What is needed
Please give all of the data again, character for character, and drop the pictures.

Supplied data

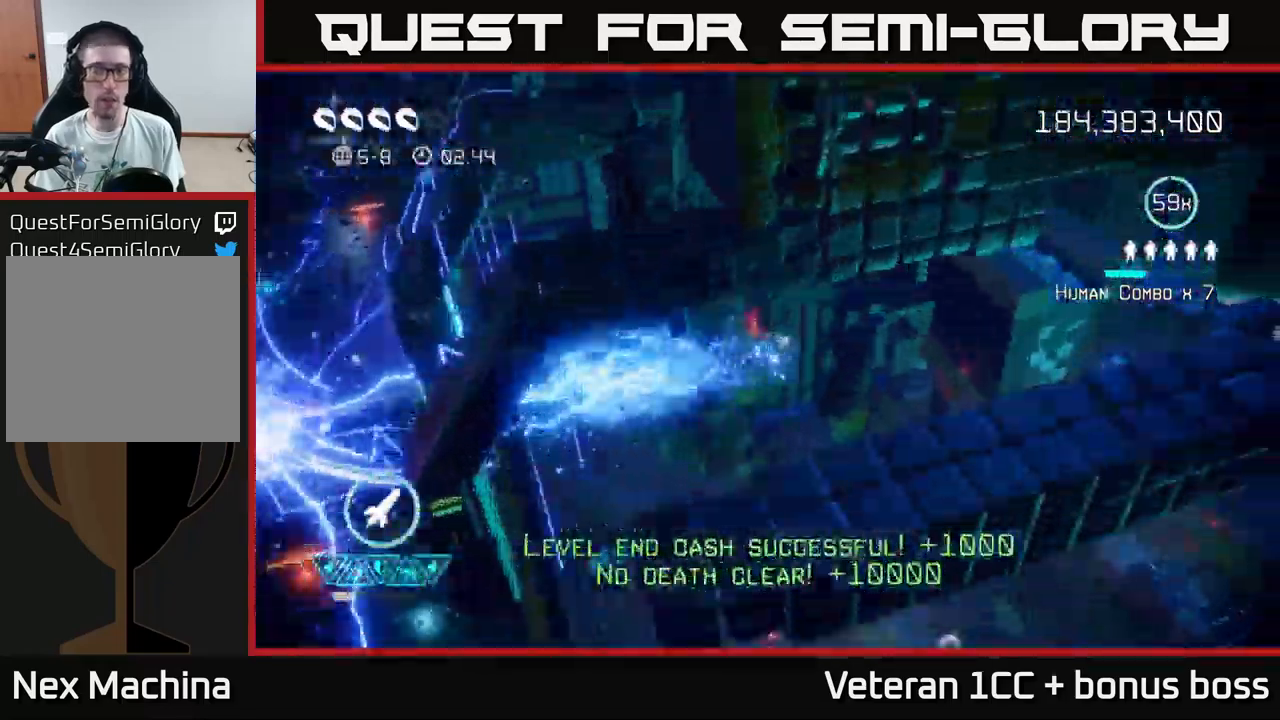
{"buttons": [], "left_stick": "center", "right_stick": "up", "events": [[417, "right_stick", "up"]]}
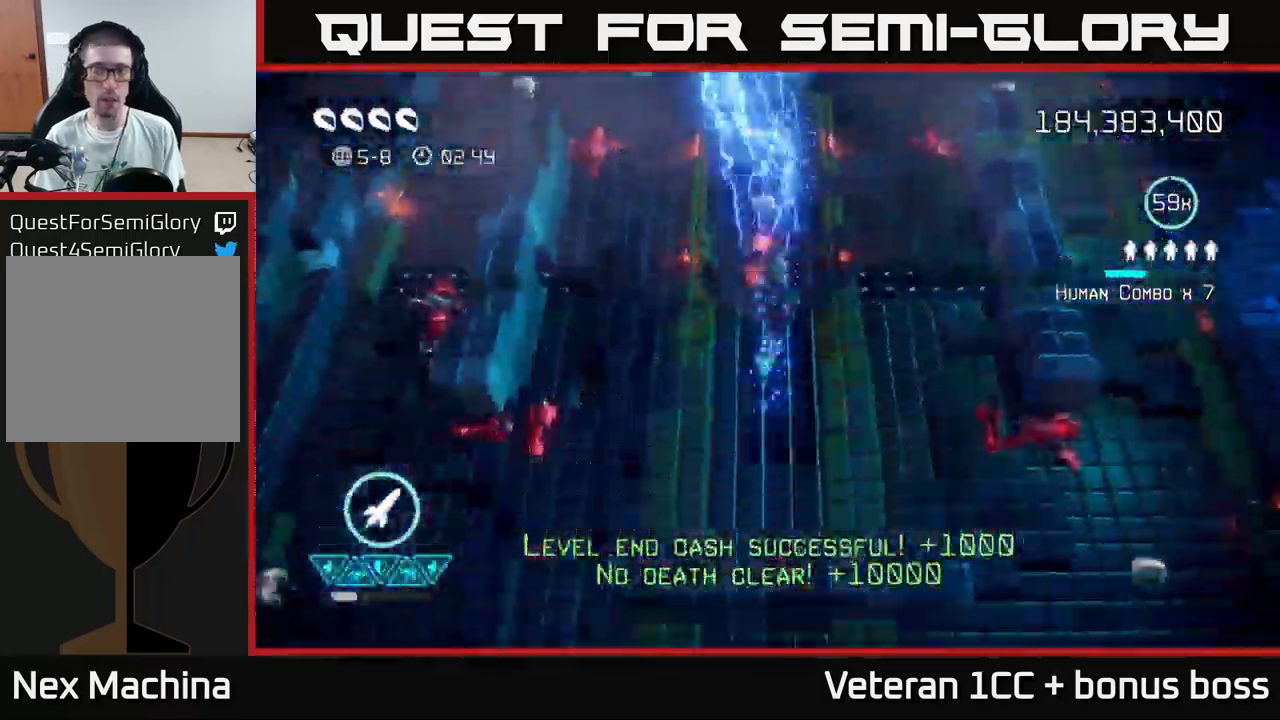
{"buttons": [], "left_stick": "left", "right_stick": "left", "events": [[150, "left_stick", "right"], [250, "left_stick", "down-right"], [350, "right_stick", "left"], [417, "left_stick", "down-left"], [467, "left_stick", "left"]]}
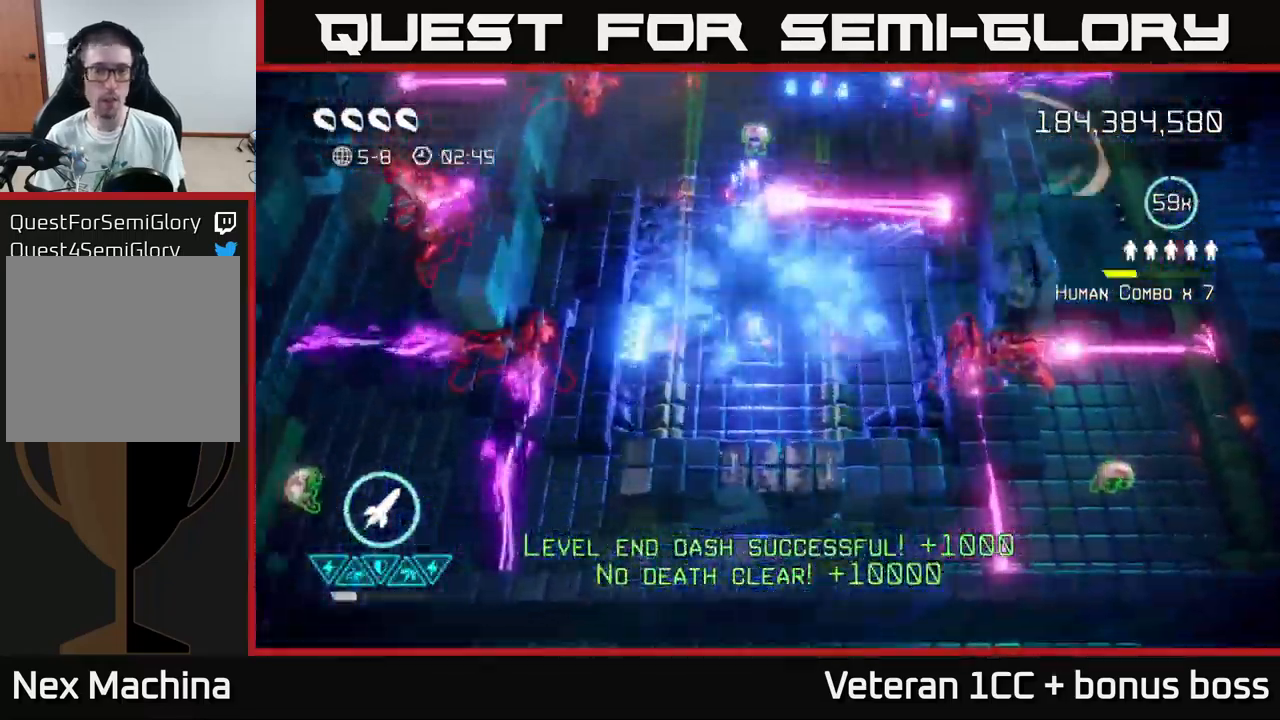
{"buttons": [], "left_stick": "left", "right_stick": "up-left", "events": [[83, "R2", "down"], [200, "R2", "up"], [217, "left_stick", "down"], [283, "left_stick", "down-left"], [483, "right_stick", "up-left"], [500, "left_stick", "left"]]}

Response to the task
{"buttons": [], "left_stick": "center", "right_stick": "up", "events": [[417, "right_stick", "up"]]}
{"buttons": [], "left_stick": "left", "right_stick": "left", "events": [[150, "left_stick", "right"], [250, "left_stick", "down-right"], [350, "right_stick", "left"], [417, "left_stick", "down-left"], [467, "left_stick", "left"]]}
{"buttons": [], "left_stick": "left", "right_stick": "up-left", "events": [[83, "R2", "down"], [200, "R2", "up"], [217, "left_stick", "down"], [283, "left_stick", "down-left"], [483, "right_stick", "up-left"], [500, "left_stick", "left"]]}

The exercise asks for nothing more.